Cancer immunotherapy, in particular novel treatment modalities, has revolutionized medicine. One encouraging strategy is based on chimeric antigen receptors (CARs) for redirecting immune effector cells (T cells or NK cells) towards surface-exposed tumour-associated antigens (TAAs). The interaction of CAR-modified immune effector cells with TAAs on tumour cells at the immunological synapse has been considered to influence the fitness and survival of those cells. Importantly, ligation of CARs to TAAs is both mandatory for inducing tumour cell killing and can lead to cell membrane transfer from targeted tumour cells to CAR-modified immune effector cells, a process termed trogocytosis.
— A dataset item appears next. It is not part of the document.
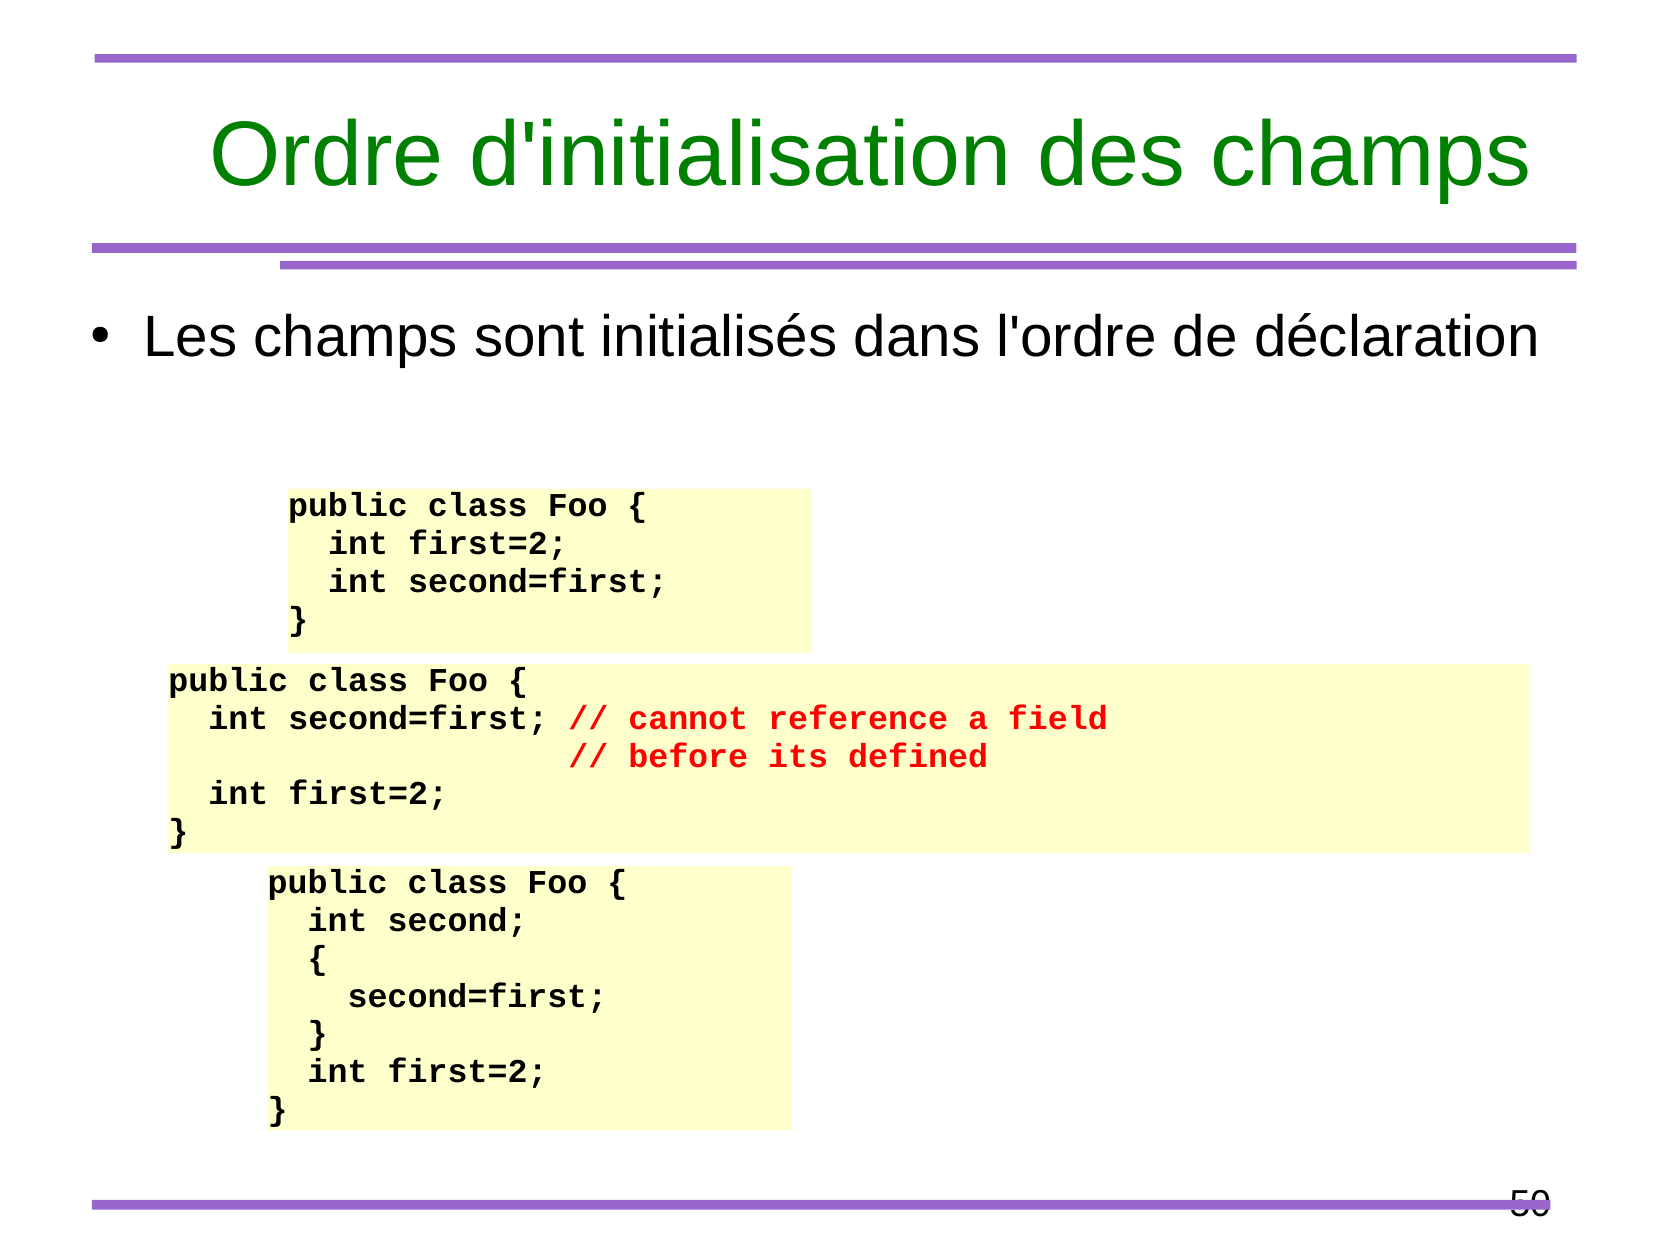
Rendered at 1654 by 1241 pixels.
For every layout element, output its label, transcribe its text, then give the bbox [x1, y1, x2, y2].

This interdisciplinary transCampus project pools the expertise of Gilbert Fruhwirth and his group, King’s, in multi-scale imaging, with the expertise in the NK/CAR-NK immunotherapy of the group led by Achim Temme, TU Dresden. The main objective of this project will investigate the impact of trogocytosis on CAR-NK cell therapy. Secondly, the project will focus on bystander trogocytosis of other surface proteins, such as receptor tyrosine kinases and immune checkpoint ligands, which can affect CAR-NK activation/exhaustion statuses.